* The data:
§ §

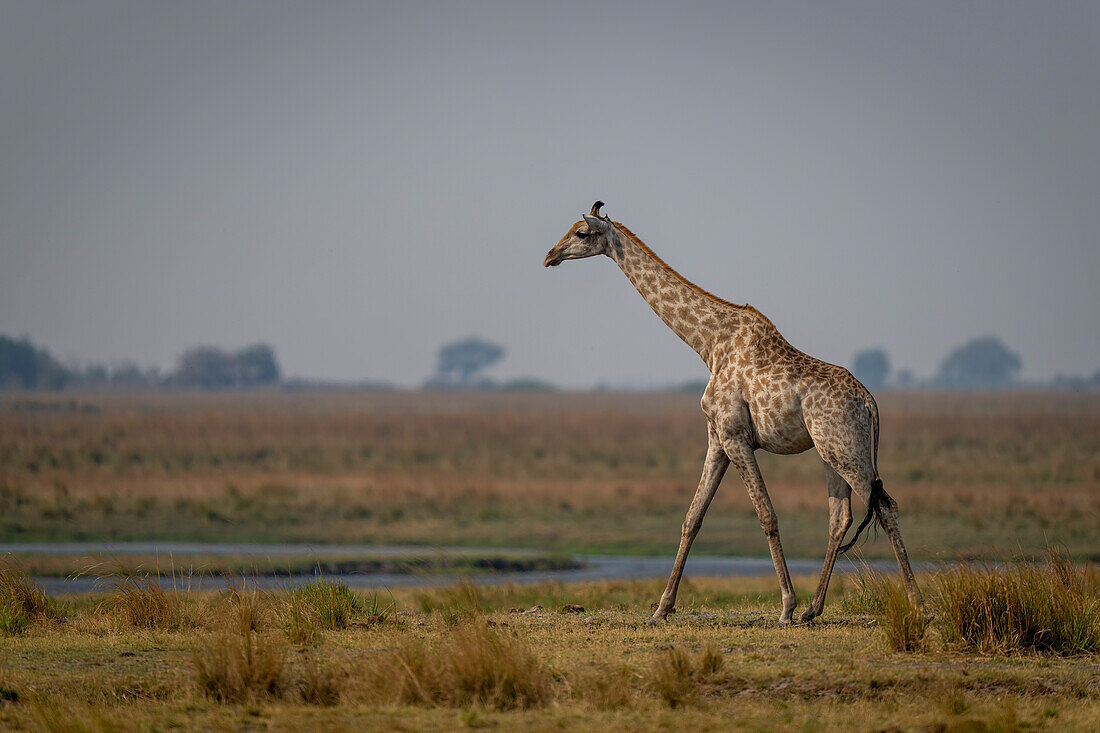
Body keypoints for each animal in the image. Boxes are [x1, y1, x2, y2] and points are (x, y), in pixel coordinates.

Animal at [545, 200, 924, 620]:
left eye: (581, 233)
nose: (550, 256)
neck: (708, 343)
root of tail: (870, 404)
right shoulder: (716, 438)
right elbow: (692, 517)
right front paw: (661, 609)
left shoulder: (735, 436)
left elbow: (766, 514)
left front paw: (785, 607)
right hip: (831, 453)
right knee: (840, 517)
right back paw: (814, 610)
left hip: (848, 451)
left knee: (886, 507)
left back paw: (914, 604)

§ §

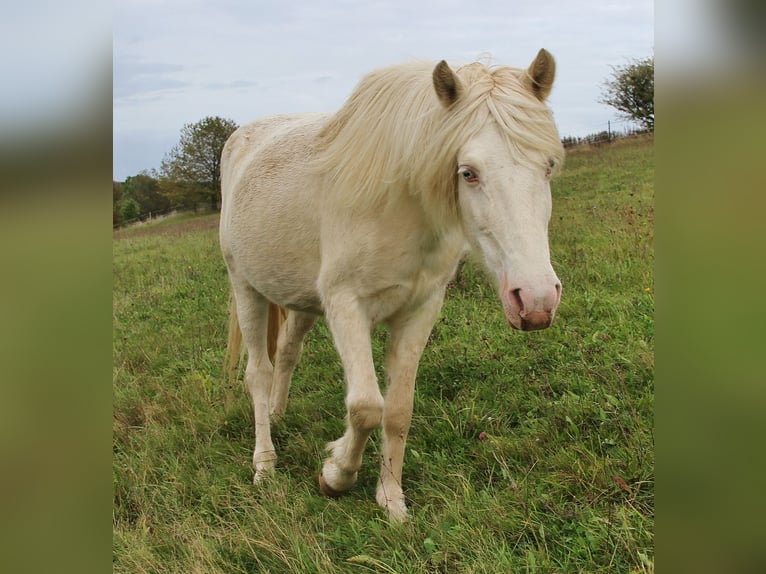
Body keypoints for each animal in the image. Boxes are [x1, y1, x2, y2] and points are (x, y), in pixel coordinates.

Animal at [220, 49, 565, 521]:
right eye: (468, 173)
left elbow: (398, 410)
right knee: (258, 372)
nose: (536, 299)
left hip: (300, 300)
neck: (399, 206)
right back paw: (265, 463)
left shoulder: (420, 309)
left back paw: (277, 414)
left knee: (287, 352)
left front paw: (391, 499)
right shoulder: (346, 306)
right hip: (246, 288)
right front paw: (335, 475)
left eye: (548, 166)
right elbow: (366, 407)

§ §

Your answer should be the lines above, from the line containing "left shoulder: (735, 436)" up to and including the line containing "left back paw: (914, 604)", reproduced exactly and with nothing else.

left shoulder: (735, 436)
left elbow: (766, 514)
left front paw: (785, 607)
right hip: (831, 453)
right knee: (840, 517)
right back paw: (814, 610)
left hip: (848, 451)
left knee: (886, 507)
left back paw: (914, 604)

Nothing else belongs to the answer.